Thursday, August 2, 2012

I've Fallen in Love

I was backing the car out of the garage when the door from the kitchen flung open. Maria threw her little Miss Kitty bag over her shoulder as she signaled for me to wait.   A second later she was in the backseat directly behind me.  She surprised me when I turned around and asked her ,  "Is your Mama coming?" and she answered, "no".  
I was thrilled to think she would be comfortable enough to leave her Mom and come for a ride with me all by herself.    She is only 10 years old, speaks primarily Spanish, and this was her very first trip to the USA.    
I backed out of the garage and onto the street and away we went - destination the "Redbox".   She hummed a song to herself on the way up to the store and I asked her if there was anything like "Redbox" in Spain.  She said there isn't, but by the time we reached the big red vending machine, she and I had decided it would be a fantastic idea  for her to open a Spanish "Bluebox" or a machine similar to "Redbox" with some other creative name in her own home city of Madrid.  Really, doesn't every city need such a wonderful DVD dispensing machine?

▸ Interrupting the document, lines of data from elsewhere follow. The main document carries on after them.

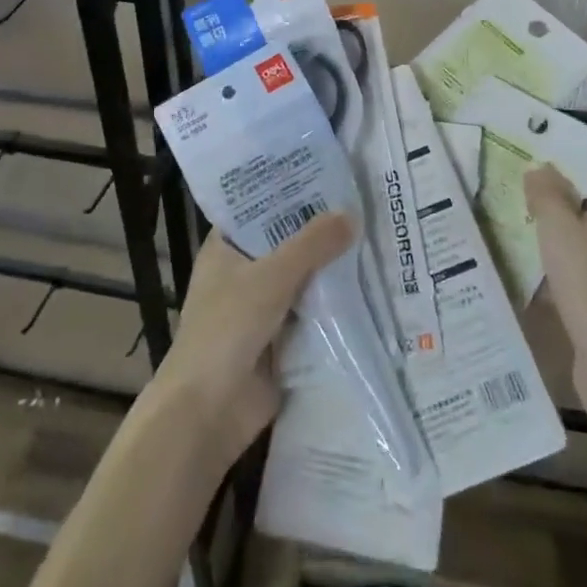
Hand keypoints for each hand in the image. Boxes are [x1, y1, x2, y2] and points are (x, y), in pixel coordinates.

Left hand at [152, 213, 354, 471]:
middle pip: (288, 241)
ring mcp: (263, 306)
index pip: (262, 206)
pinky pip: (314, 311)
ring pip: (304, 277)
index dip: (292, 189)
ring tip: (378, 234)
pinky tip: (373, 284)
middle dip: (322, 228)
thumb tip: (352, 213)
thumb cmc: (226, 330)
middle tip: (367, 200)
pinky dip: (336, 302)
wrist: (207, 414)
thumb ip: (312, 244)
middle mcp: (244, 271)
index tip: (332, 172)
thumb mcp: (270, 278)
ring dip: (333, 266)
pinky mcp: (282, 338)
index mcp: (227, 246)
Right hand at [525, 166, 586, 420]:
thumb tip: (539, 167)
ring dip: (564, 252)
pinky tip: (547, 291)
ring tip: (531, 258)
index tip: (530, 203)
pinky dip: (574, 281)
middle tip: (525, 227)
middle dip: (559, 220)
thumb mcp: (558, 230)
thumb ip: (545, 193)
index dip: (560, 188)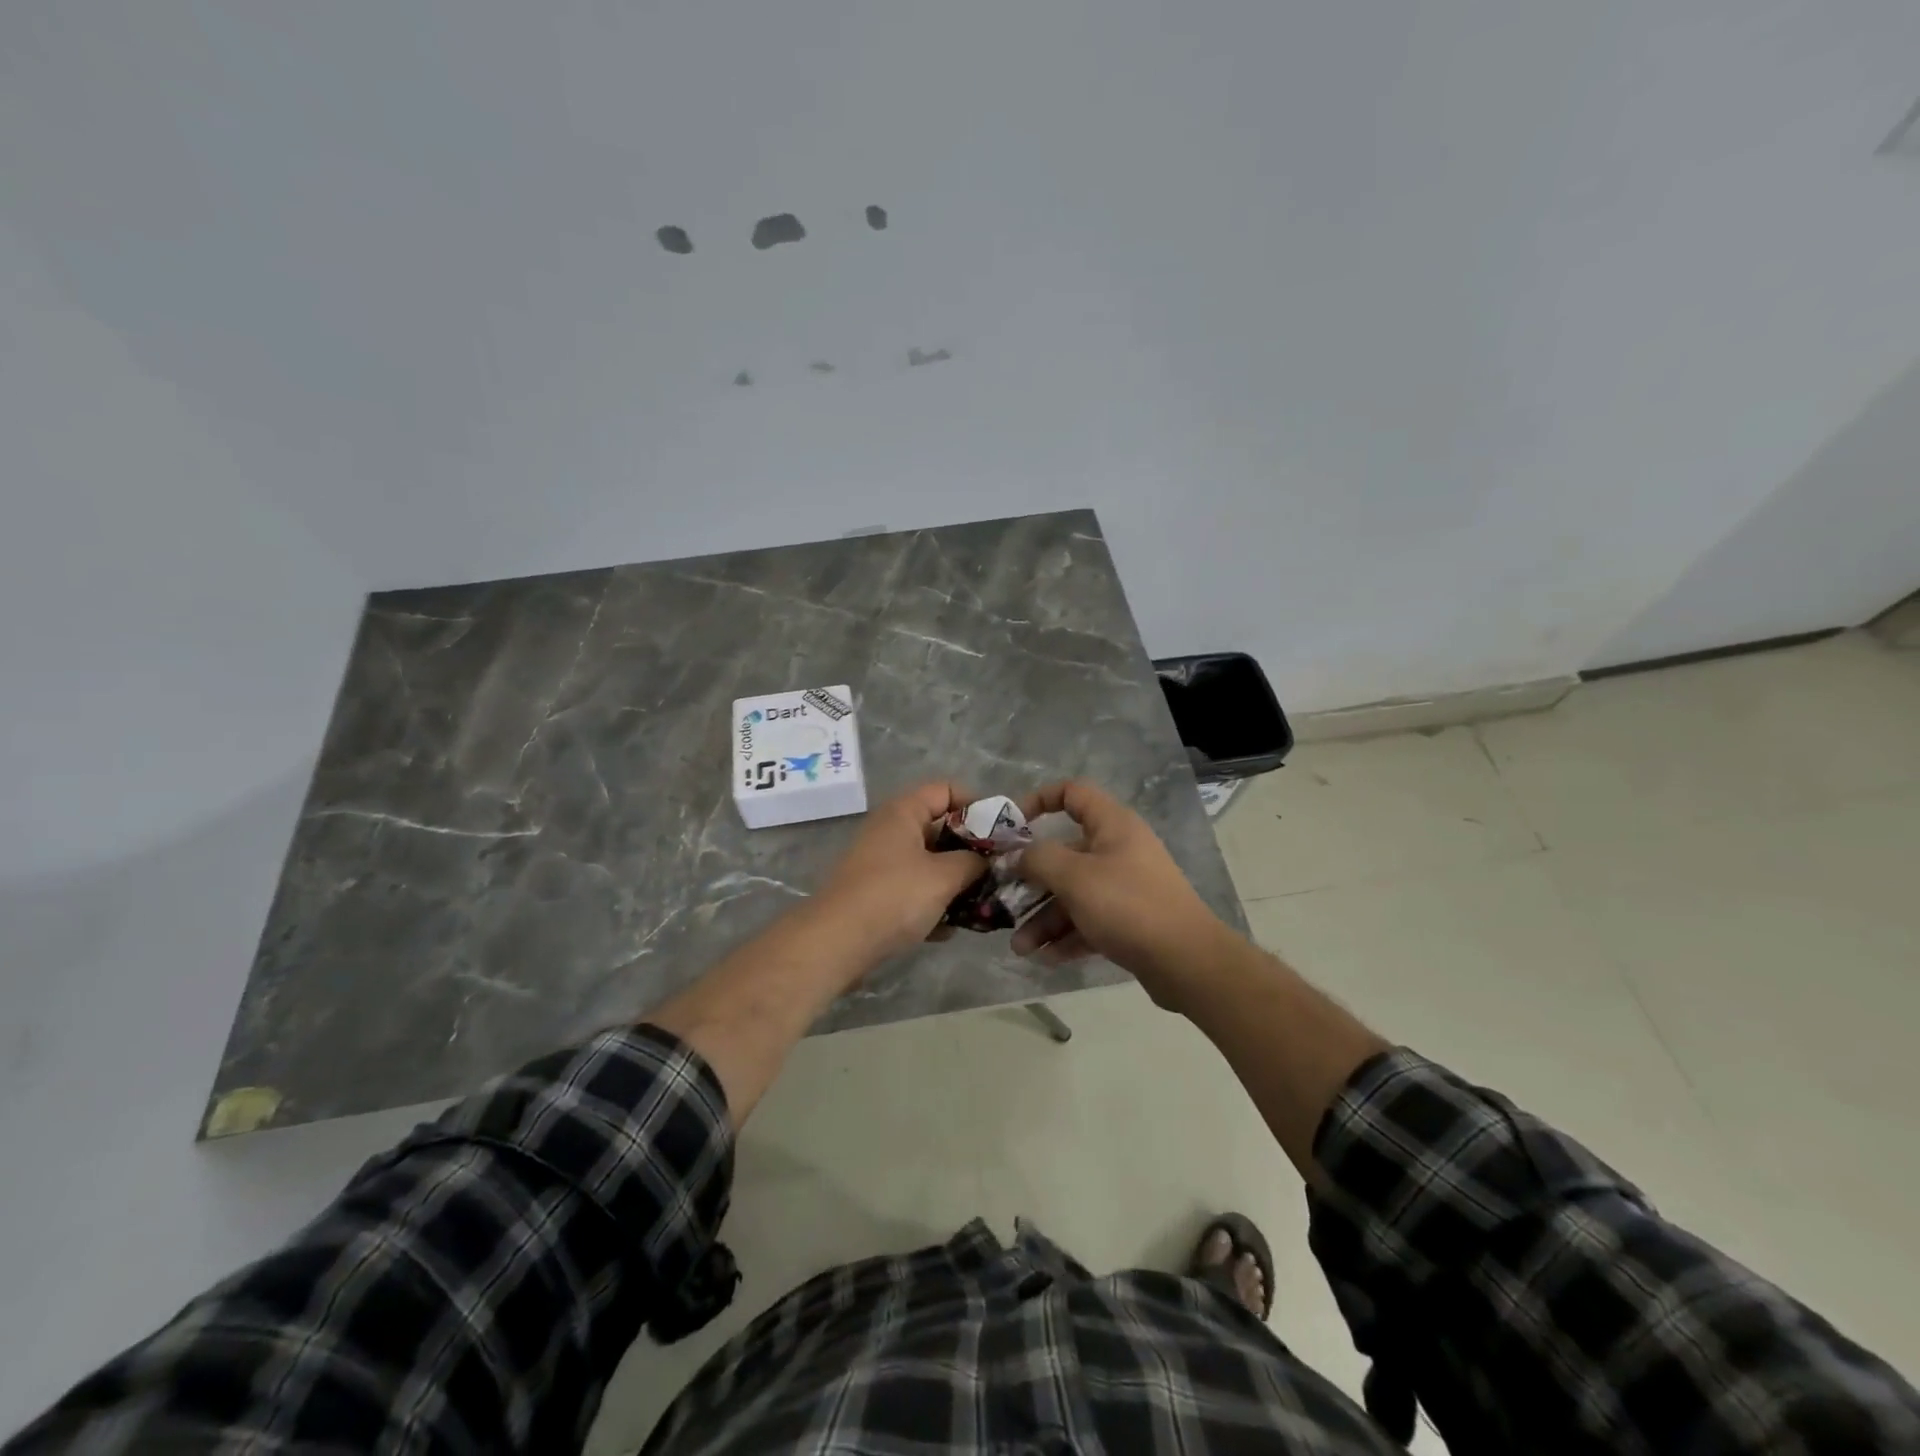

We rushed to get up there by 9PM  in order to return the movie, "War Horse" .  When we jumped out of the car we could feel the "Redbox" calling and Maria and I knew we just had to answer.   Using both English and then Spanish, we pensively searched the colorful collection of available DVDs on the screen before us.  Maria settled on another horse-themed movie and we both felt happy and satisfied that we were not going back home empty-handed.
I felt much more than that.  I felt the realization that I had fallen in love with this special little girl who until less than two weeks before had been a virtual stranger to me.